If the Russians can smuggle uranium rods in and out of Bosnia and Herzegovina, then who knows what else they might also be smuggling - or have the potential to. S-400 Surface-to-Air missile systems, for example?
Henxe the question arises, what should be done about all this. But before we suggest any solutions, it is imperative that the impact of the message in this article is fully absorbed.
Finally, we note that we do not know how far advanced the Brod reactor project is. With a fair lick, it takes maybe five years to build a water cooled nuclear reactor from scratch. The Russians may be trying to accelerate that at the expense of safety. Nevertheless we may have time to resolve this problem..Further local site research would be required to establish for how long construction has so far been underway.
UPDATE 17 July 2022.
Since this article was originally published the density of Russian riversea vessels being observed at the Belgrade confluence has dropped dramatically.

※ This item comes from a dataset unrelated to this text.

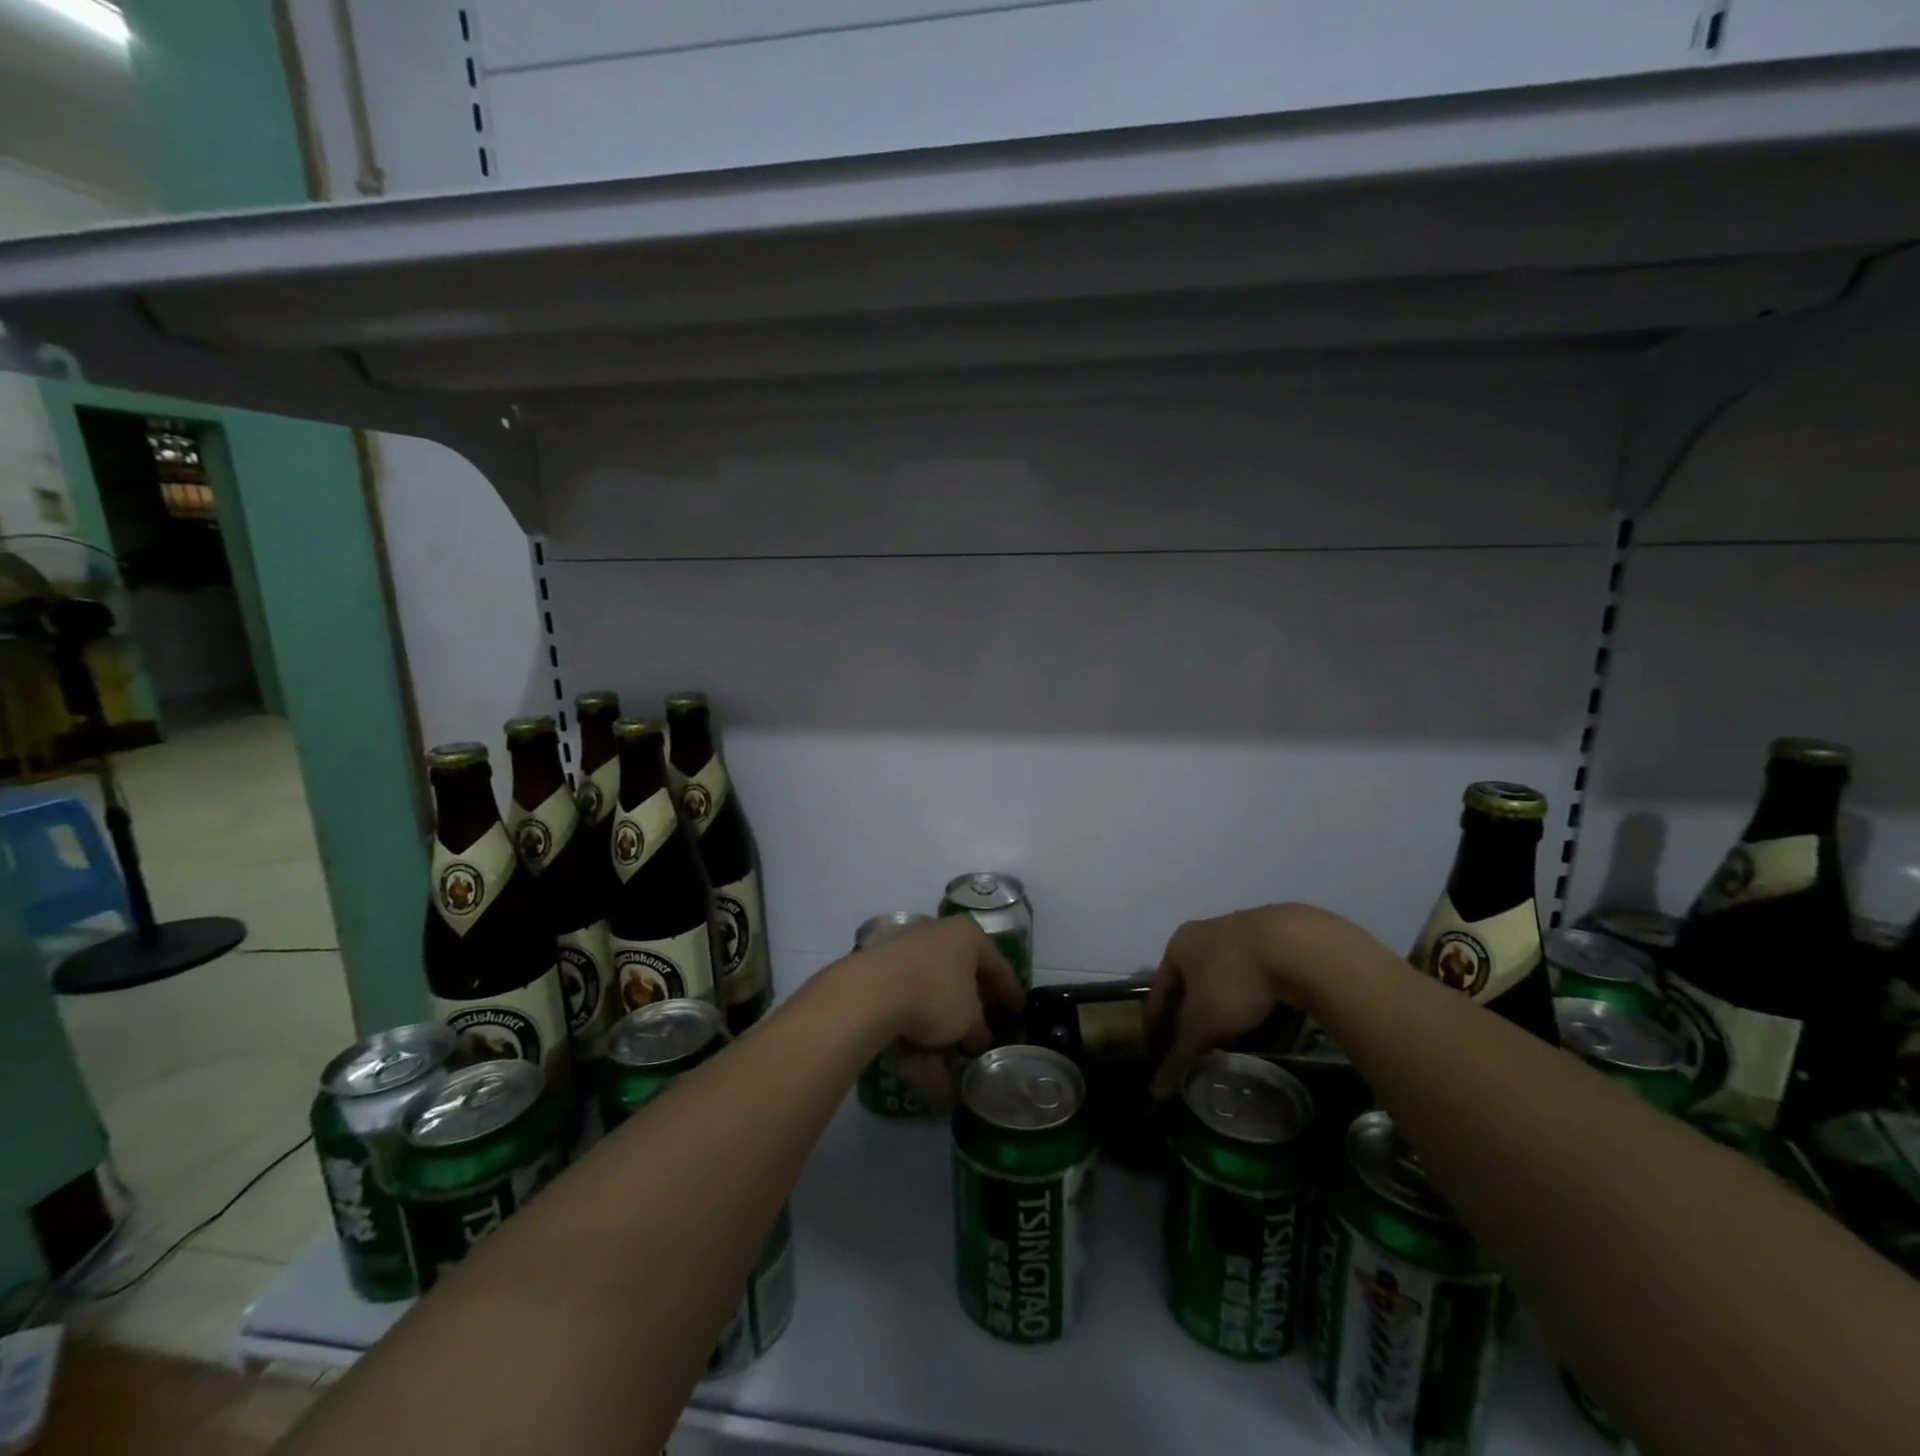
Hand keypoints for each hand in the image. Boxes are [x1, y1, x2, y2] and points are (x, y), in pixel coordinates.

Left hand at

The last riversea passenger cruiser (Viking Class) was observed proceeding downstream Sava, to downstream Danube, without flag or passengers, 23h30 CET 15 July 2022. There were no motor tankers plying the Danube confluence between then and circa 20h30 17 July 2022 when an unflagged motor tanker devoid of cargo executed a downstream Sava - upstream Danube 180 degree U-turn.
One possible inference is that Russian interests are decreasing river presence as part of a cover-up.
We are not in a position to continue to check vessel movements in a reliable or continuous way from hereon. The task must be undertaken by others.
SECOND UPDATE 17 July 2022 23:15 CET
A Russian riversea Viking class passenger cruiser has just passed the Belgrade confluence Sava downstream - Danube downstream (no U-turn). Passengers: zero. Draught: high (i.e. no cargo). Flag: Russian.
As The Sun newspaper might put it: Gotcha!
THIRD UPDATE 17 July 2022 CET
A contemporary (i.e. fairly new) Russian riversea motor tanker, cargo:: seemingly none; flag: none visible; transponder signal: none; lights out,. has just traversed the Belgrade confluence from Sava downstream to Danube downstream.
Events seem to be underway akin to those described in the Second Book of the Pentateuch.
With gratitude acknowledged to those who have contributed, in their OPOPERAtic ways, to this research.